- THE TASK
Within the material below, transcribe exactly the lines from the one holding "1: (953, 561, 19.58)" through the one holding "40: (942, 557, 19.81)", keeping both ends and skipping the rest.

- SOURCE MATERIAL
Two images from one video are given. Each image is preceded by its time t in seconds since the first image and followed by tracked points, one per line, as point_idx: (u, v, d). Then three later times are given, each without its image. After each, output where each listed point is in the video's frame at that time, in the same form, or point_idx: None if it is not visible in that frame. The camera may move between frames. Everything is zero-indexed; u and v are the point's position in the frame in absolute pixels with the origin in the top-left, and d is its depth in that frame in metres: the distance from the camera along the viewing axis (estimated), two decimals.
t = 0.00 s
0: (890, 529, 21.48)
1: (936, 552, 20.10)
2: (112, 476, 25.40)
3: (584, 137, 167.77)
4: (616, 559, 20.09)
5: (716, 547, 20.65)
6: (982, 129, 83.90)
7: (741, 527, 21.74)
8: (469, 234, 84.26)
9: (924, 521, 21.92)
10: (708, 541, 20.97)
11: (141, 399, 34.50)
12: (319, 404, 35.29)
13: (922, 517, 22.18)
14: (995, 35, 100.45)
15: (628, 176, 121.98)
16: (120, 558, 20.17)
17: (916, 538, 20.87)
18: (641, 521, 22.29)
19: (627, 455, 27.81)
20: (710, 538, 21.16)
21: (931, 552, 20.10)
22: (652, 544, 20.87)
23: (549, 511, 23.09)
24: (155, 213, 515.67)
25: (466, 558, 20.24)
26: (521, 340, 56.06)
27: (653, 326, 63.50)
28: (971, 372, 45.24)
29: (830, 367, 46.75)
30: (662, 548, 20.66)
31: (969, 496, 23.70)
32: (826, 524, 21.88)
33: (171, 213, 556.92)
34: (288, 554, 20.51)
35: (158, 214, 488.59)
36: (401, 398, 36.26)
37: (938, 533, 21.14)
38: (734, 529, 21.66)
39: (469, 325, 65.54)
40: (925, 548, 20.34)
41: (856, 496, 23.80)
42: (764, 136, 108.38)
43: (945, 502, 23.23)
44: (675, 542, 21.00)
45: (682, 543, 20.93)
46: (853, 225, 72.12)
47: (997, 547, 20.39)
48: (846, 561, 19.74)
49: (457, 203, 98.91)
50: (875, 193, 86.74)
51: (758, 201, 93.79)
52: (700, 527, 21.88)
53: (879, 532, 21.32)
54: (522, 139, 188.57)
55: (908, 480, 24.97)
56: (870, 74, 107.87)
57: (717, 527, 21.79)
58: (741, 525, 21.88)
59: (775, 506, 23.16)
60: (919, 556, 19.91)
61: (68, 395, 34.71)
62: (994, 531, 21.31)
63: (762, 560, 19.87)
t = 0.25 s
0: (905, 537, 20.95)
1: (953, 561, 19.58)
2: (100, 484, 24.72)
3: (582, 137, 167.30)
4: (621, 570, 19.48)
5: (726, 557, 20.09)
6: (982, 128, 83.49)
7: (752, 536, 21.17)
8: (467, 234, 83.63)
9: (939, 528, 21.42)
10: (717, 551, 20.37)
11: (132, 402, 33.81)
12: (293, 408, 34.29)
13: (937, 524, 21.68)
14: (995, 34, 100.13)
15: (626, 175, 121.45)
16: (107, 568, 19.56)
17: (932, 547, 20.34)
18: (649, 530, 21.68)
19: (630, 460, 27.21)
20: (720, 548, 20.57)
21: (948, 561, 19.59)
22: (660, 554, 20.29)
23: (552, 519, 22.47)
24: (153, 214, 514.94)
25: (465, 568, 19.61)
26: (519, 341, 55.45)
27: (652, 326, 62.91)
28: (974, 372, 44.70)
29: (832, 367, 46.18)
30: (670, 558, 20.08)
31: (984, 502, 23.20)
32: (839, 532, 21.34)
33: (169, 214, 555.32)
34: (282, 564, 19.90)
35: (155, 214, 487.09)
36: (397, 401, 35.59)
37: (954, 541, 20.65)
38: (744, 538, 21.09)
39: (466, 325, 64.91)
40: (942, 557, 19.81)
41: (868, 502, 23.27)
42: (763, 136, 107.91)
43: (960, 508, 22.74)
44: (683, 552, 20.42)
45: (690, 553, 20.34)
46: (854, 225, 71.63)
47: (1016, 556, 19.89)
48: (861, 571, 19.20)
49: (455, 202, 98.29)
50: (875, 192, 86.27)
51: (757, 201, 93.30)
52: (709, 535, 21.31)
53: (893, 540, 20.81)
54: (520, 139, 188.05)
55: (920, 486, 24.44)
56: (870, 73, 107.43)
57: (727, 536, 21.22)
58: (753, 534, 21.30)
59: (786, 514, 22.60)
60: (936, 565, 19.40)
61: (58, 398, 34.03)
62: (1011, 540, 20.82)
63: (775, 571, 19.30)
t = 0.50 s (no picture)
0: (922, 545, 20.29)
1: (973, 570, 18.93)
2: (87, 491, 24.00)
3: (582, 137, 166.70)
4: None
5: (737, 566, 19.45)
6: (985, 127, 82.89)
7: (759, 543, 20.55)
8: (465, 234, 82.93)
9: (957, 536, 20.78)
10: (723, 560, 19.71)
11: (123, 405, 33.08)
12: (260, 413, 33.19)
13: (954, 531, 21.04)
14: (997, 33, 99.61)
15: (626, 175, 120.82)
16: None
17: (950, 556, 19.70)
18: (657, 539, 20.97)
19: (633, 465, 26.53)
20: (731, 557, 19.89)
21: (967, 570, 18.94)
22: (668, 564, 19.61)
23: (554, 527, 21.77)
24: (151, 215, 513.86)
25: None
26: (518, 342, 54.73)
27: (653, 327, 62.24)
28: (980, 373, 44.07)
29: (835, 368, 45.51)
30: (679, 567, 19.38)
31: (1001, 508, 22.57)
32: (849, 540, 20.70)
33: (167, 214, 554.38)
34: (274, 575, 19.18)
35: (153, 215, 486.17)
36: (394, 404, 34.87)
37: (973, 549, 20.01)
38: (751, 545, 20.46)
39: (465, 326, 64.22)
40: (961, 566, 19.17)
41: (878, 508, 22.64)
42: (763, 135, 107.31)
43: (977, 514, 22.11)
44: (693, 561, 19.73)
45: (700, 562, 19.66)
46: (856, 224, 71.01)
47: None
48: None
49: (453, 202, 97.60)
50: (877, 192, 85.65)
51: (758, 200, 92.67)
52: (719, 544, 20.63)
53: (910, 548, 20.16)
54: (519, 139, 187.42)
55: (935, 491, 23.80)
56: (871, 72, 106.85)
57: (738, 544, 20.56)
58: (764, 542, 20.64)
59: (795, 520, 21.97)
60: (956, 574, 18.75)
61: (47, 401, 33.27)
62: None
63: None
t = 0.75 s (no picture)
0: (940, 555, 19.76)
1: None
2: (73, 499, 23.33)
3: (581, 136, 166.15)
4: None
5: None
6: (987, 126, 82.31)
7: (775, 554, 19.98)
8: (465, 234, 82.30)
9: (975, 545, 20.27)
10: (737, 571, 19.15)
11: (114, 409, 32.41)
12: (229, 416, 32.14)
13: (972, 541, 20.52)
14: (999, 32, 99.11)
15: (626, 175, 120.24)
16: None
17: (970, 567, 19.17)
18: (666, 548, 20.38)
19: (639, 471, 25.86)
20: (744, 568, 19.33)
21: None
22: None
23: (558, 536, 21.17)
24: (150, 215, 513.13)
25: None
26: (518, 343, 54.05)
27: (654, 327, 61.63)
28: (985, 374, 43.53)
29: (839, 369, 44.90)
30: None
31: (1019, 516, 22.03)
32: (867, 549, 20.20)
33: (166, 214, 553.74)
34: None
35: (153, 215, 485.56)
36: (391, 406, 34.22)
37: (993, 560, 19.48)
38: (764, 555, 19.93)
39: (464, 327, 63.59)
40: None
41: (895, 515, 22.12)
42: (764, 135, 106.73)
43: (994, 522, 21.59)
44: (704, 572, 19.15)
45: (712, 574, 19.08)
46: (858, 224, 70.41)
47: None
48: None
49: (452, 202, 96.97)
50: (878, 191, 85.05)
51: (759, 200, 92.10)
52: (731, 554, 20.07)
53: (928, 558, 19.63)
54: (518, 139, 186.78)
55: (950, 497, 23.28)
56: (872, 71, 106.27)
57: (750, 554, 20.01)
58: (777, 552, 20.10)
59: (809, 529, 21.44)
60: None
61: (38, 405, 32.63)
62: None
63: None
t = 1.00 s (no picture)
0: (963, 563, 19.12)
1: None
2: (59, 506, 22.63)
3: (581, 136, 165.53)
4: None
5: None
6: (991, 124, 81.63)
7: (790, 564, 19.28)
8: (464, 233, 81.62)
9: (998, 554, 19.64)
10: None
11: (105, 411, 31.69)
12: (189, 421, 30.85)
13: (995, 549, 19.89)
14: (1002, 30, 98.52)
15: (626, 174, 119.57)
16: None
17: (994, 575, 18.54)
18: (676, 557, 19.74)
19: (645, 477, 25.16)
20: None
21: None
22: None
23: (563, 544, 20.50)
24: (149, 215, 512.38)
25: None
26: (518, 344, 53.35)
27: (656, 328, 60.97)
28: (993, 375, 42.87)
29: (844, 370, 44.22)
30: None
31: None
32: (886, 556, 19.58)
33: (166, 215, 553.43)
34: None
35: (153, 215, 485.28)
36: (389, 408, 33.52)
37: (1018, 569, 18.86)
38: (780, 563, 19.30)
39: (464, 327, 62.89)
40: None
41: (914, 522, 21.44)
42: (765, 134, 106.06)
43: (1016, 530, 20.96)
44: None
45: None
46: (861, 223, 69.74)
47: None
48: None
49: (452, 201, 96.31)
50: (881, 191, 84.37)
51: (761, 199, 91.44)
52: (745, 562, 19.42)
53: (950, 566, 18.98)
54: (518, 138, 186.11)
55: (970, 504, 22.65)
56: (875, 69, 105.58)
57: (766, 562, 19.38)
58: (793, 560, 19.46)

- SOLUTION TO THE EXERCISE
1: (953, 561, 19.58)
2: (100, 484, 24.72)
3: (582, 137, 167.30)
4: (621, 570, 19.48)
5: (726, 557, 20.09)
6: (982, 128, 83.49)
7: (752, 536, 21.17)
8: (467, 234, 83.63)
9: (939, 528, 21.42)
10: (717, 551, 20.37)
11: (132, 402, 33.81)
12: (293, 408, 34.29)
13: (937, 524, 21.68)
14: (995, 34, 100.13)
15: (626, 175, 121.45)
16: (107, 568, 19.56)
17: (932, 547, 20.34)
18: (649, 530, 21.68)
19: (630, 460, 27.21)
20: (720, 548, 20.57)
21: (948, 561, 19.59)
22: (660, 554, 20.29)
23: (552, 519, 22.47)
24: (153, 214, 514.94)
25: (465, 568, 19.61)
26: (519, 341, 55.45)
27: (652, 326, 62.91)
28: (974, 372, 44.70)
29: (832, 367, 46.18)
30: (670, 558, 20.08)
31: (984, 502, 23.20)
32: (839, 532, 21.34)
33: (169, 214, 555.32)
34: (282, 564, 19.90)
35: (155, 214, 487.09)
36: (397, 401, 35.59)
37: (954, 541, 20.65)
38: (744, 538, 21.09)
39: (466, 325, 64.91)
40: (942, 557, 19.81)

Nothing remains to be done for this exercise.